Ikatan hidrofobik biasanya cukup lemah dan mungkin penting dalam interaksi obat-
obat yang sangat larut lemak dengan lemak membran sel dan mungkin dalam interaksi obat
dengan dinding internal “ kantung “ reseptor.
Sifat spesifik suatu ikatan obat-reseptor relatif kurang penting dibandingkan dengan
kenyataan bahwa obat yang berikatan mealui ikatan lemah ke reseptornya umunya lebih
selektif dibanding dengan obat yang berikatan melalui ikatan yang sangat kuat. Hal ini karena
ikatan lemah memerlukan derajat kecocokan obat yang tinggi dengan reseptornya agar dapat
terjadi interaksi. (katzung, 2013)

D. Bentuk Obat
Bentuk molekul suatu obat harus sedemikian sehingga memungkinkannya berikatan
dengan reseptornya. Secara optimal, bentuk obat bersifat komplementer dengan bentuk
reseptor seperti kunci dan gemboknya. Selain itu, fenomena chirality ( stereosomerisme )
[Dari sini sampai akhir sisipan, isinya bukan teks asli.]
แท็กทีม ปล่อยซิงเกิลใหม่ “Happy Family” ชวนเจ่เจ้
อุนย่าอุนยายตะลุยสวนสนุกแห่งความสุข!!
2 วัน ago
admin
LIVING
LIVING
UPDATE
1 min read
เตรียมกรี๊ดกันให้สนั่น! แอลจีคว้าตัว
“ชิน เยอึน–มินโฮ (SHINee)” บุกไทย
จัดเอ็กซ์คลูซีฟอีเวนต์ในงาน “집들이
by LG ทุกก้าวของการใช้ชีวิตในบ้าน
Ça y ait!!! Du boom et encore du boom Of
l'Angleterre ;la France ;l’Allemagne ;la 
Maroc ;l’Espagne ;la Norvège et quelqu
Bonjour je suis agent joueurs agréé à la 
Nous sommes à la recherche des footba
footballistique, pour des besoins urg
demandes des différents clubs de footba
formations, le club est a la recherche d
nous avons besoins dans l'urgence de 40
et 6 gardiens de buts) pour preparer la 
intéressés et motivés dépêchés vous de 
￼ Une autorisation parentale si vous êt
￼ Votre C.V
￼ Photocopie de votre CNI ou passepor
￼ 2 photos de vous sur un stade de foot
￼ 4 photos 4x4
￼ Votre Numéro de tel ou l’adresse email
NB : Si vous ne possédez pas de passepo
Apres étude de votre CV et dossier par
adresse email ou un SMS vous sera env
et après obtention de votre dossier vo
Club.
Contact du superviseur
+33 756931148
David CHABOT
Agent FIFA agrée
sedemikian sering terjadi dalam biologi sehingga lebih dari separuh obat yang bermanfaat
adalah molekul chiral; yaitu mereka dapat berada sebagai pasangan enantiomerik. Obat dengan
dua pusat asimetrik memiliki 4 diastereomer. (katzung, 2013)
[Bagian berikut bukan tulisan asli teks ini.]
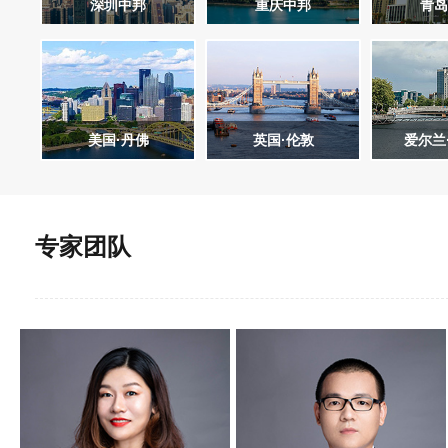
深圳中邦
重庆中邦
青岛
美国·丹佛
英国·伦敦
爱尔兰
专家团队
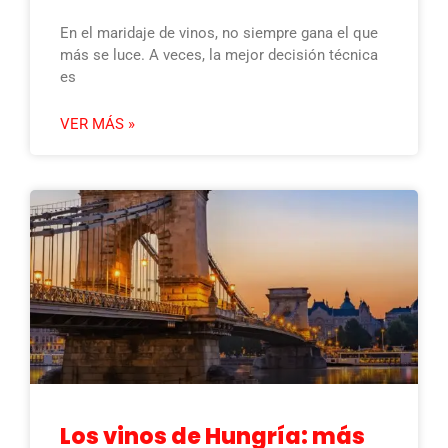
En el maridaje de vinos, no siempre gana el que
más se luce. A veces, la mejor decisión técnica
es
VER MÁS »
Los vinos de Hungría: más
e. Menjelaskan mekanisme obat generik (paracetamol)


di dalam tubuh efek analgetik dari parasetamol diperantarai oleh aktivitas tak
langsung reseptor canabinoid CB1. Di dalam otak dan sumsum tulang belakang,
parasetamol mengalami reaksi deasetilasi dengan asam arachidonat membentuk N-
arachidonoylfenolamin, komponen yang dikenal sebagai zat endogenous
cababinoid.
Adanya N-arachidonoylfenolamin ini meningkatkan kadar canabinoid endogen
dalam tubuh, disamping juga menghambat enzim siklooksigenase yang
memproduksi prostaglandin dalam otak. Karena efek canabino-mimetik inilah
terkadang parasetamol digunakan secara berlebihan.
Sebagaimana diketahui bahwa enzim siklooksigenase ini berperan pada
metabolisme asam arakidonat menjadi prostaglandin H2, suatu molekul yang tidak
stabil, yang dapat berubah menjadi berbagai senyawa pro-inflamasi.